Very soon the price of advice will be explicit, which will make it even more important that advisers and planners can clearly and simply explain the value of advice in plain English.
David Norman of TCF Investment said, “We have come up with a simple example that shows that advice could be worth ten times someone’s starting salary, but we are aware that advisers will have lots of ideas and examples that are at least as good.
“It seems to us that pooling and sharing these ideas would be very simple to organise and of great benefit to the whole advice / planning community and the wider population. Trade bodies may even take some of these ideas and turn them into customer campaigns or advertising.”

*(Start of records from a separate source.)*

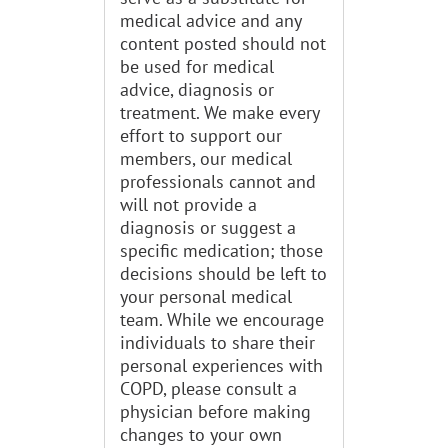
medical advice and any
content posted should not
be used for medical
advice, diagnosis or
treatment. We make every
effort to support our
members, our medical
professionals cannot and
will not provide a
diagnosis or suggest a
specific medication; those
decisions should be left to
your personal medical
team. While we encourage
individuals to share their
personal experiences with
COPD, please consult a
physician before making
changes to your own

TCF Investment has asked that IFAs email their ideas to a dedicated address: [email protected].
TCF Investment will then collate these ideas and send a full list of every contribution back to each IFA that sends in one or more of their own ideas.
The TCF Investment example:
TCF Investment noted that there are over 17 million people in the UK who have collectively saved £158 billion into Cash ISAs (source: HMRC), now earning very low levels of interest. Many of these investors will be trying to protect against inflation with inappropriate asset class mixes – cash will be eroded by inflation over the long run.
So, for example, if someone without advice on National Average Earnings of £25,500 saved 3% of their salary a year for 40 years in a tax inefficient way with low returning assets (2% pa net, with salary inflation at 2.5% pa) the final value might be £74,444 – and provide an income in retirement of £4,615 a year.
If, after good advice, they saved the same amount but with 20% tax efficiency on their savings and into an asset mix that delivered real returns of 3.5% pa year, the final value would be £220,120 – which (with an improved annuity rate) could provide an income in retirement of £18,050 a year. That is nearly four times as much.
In this example, the value of advice could be a whopping £268,686, ie – an extra income of £13,434 for 20 years or ten times the starting salary of the saver.
David Norman continued, “Perhaps we need a new bright blue sticker that reads, Valuable advice provided here?”